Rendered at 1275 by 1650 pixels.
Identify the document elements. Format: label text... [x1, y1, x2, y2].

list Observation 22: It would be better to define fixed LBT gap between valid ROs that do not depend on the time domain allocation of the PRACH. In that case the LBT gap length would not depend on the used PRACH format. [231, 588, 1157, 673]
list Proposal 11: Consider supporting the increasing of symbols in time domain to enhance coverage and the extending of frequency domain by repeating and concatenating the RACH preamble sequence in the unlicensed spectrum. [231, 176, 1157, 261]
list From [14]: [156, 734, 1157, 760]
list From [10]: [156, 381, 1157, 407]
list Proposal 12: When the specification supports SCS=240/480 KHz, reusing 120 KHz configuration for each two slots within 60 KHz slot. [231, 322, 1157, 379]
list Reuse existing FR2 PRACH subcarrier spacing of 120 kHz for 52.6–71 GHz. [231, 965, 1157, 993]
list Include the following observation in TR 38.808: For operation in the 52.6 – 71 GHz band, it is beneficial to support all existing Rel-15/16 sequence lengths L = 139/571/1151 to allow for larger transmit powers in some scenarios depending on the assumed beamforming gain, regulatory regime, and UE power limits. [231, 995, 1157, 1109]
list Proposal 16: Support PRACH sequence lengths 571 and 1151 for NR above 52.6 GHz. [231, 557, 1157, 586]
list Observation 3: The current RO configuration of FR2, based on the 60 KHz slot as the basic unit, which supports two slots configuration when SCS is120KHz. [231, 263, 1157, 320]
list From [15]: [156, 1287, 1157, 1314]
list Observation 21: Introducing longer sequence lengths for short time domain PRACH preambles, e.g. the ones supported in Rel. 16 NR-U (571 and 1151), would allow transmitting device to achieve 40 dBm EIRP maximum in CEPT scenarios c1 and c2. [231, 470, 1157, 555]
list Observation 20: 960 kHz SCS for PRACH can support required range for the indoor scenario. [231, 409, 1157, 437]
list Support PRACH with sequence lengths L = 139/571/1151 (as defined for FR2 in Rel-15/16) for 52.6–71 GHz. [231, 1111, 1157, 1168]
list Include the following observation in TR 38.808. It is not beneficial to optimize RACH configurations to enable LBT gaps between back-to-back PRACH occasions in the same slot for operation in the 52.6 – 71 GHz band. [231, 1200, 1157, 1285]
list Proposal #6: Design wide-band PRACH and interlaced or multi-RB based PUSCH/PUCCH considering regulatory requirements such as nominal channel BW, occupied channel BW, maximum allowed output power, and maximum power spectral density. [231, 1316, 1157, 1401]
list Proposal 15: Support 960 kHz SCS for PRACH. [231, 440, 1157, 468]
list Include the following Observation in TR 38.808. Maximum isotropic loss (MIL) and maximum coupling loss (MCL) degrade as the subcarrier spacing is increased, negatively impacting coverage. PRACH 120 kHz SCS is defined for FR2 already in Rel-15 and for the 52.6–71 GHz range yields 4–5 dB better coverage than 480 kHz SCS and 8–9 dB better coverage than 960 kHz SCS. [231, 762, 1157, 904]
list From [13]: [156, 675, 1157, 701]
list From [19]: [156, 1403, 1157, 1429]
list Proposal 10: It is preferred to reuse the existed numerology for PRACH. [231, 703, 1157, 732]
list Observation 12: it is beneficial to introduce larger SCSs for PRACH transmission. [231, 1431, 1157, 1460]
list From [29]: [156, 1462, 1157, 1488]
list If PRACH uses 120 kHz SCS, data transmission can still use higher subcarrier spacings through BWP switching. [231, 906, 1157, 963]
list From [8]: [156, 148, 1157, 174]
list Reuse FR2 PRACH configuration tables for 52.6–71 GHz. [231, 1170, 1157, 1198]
# # #
Task directions:
Your answer must be the full listing above, reproduced exactly.

Answer area:
Rendered at 1275 by 1650 pixels.
Identify the document elements. Format: label text... [x1, y1, x2, y2].

list Observation 22: It would be better to define fixed LBT gap between valid ROs that do not depend on the time domain allocation of the PRACH. In that case the LBT gap length would not depend on the used PRACH format. [231, 588, 1157, 673]
list Proposal 11: Consider supporting the increasing of symbols in time domain to enhance coverage and the extending of frequency domain by repeating and concatenating the RACH preamble sequence in the unlicensed spectrum. [231, 176, 1157, 261]
list From [14]: [156, 734, 1157, 760]
list From [10]: [156, 381, 1157, 407]
list Proposal 12: When the specification supports SCS=240/480 KHz, reusing 120 KHz configuration for each two slots within 60 KHz slot. [231, 322, 1157, 379]
list Reuse existing FR2 PRACH subcarrier spacing of 120 kHz for 52.6–71 GHz. [231, 965, 1157, 993]
list Include the following observation in TR 38.808: For operation in the 52.6 – 71 GHz band, it is beneficial to support all existing Rel-15/16 sequence lengths L = 139/571/1151 to allow for larger transmit powers in some scenarios depending on the assumed beamforming gain, regulatory regime, and UE power limits. [231, 995, 1157, 1109]
list Proposal 16: Support PRACH sequence lengths 571 and 1151 for NR above 52.6 GHz. [231, 557, 1157, 586]
list Observation 3: The current RO configuration of FR2, based on the 60 KHz slot as the basic unit, which supports two slots configuration when SCS is120KHz. [231, 263, 1157, 320]
list From [15]: [156, 1287, 1157, 1314]
list Observation 21: Introducing longer sequence lengths for short time domain PRACH preambles, e.g. the ones supported in Rel. 16 NR-U (571 and 1151), would allow transmitting device to achieve 40 dBm EIRP maximum in CEPT scenarios c1 and c2. [231, 470, 1157, 555]
list Observation 20: 960 kHz SCS for PRACH can support required range for the indoor scenario. [231, 409, 1157, 437]
list Support PRACH with sequence lengths L = 139/571/1151 (as defined for FR2 in Rel-15/16) for 52.6–71 GHz. [231, 1111, 1157, 1168]
list Include the following observation in TR 38.808. It is not beneficial to optimize RACH configurations to enable LBT gaps between back-to-back PRACH occasions in the same slot for operation in the 52.6 – 71 GHz band. [231, 1200, 1157, 1285]
list Proposal #6: Design wide-band PRACH and interlaced or multi-RB based PUSCH/PUCCH considering regulatory requirements such as nominal channel BW, occupied channel BW, maximum allowed output power, and maximum power spectral density. [231, 1316, 1157, 1401]
list Proposal 15: Support 960 kHz SCS for PRACH. [231, 440, 1157, 468]
list Include the following Observation in TR 38.808. Maximum isotropic loss (MIL) and maximum coupling loss (MCL) degrade as the subcarrier spacing is increased, negatively impacting coverage. PRACH 120 kHz SCS is defined for FR2 already in Rel-15 and for the 52.6–71 GHz range yields 4–5 dB better coverage than 480 kHz SCS and 8–9 dB better coverage than 960 kHz SCS. [231, 762, 1157, 904]
list From [13]: [156, 675, 1157, 701]
list From [19]: [156, 1403, 1157, 1429]
list Proposal 10: It is preferred to reuse the existed numerology for PRACH. [231, 703, 1157, 732]
list Observation 12: it is beneficial to introduce larger SCSs for PRACH transmission. [231, 1431, 1157, 1460]
list From [29]: [156, 1462, 1157, 1488]
list If PRACH uses 120 kHz SCS, data transmission can still use higher subcarrier spacings through BWP switching. [231, 906, 1157, 963]
list From [8]: [156, 148, 1157, 174]
list Reuse FR2 PRACH configuration tables for 52.6–71 GHz. [231, 1170, 1157, 1198]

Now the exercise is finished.